━━ SUPPLIED MATERIAL ━━

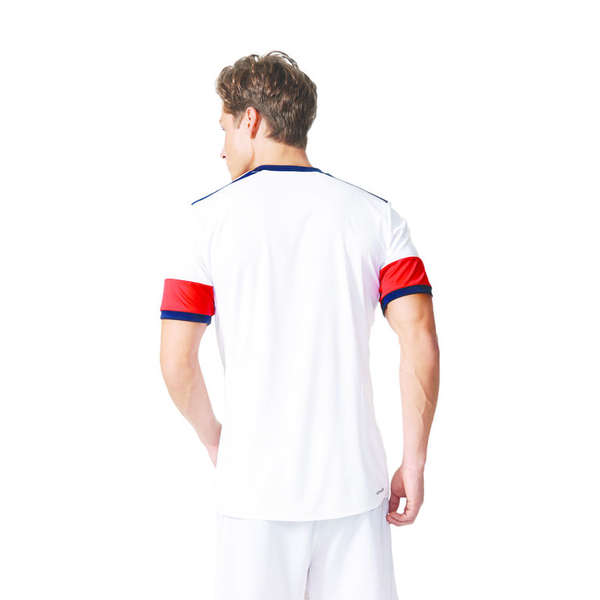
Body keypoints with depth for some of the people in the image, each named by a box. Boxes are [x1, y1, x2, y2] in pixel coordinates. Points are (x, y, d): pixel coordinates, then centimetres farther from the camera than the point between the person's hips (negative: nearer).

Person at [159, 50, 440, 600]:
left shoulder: (209, 218, -3)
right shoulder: (378, 215, 1)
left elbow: (177, 362, -4)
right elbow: (421, 344, -7)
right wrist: (414, 462, 2)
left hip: (255, 487, -1)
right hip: (354, 482, 2)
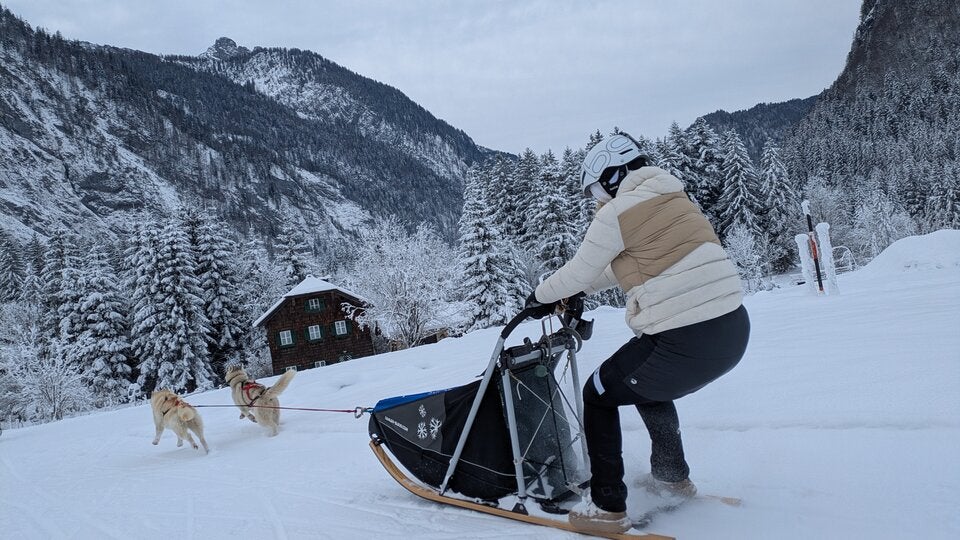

━━━

Please edit the listing by replacing "centimetres" with "centimeters" and keeping every other part the same. Rewrite the full listing without the pictures.

Body keypoints with depth for some of the people in the image, each named by a box. Boxes are [x1, y1, x2, y2] in pixel coordinates. Points are (x, y, d): pixel coordinates, then centimeters farther from the camera than the point between the person's hips (negative: nearer).

Person at [159, 50, 440, 600]:
left shoulder: (209, 218, -3)
right shoulder: (378, 215, 1)
left elbow: (177, 362, -4)
right elbow: (421, 344, -7)
right wrist: (414, 462, 2)
left hip: (255, 487, -1)
right hip: (354, 482, 2)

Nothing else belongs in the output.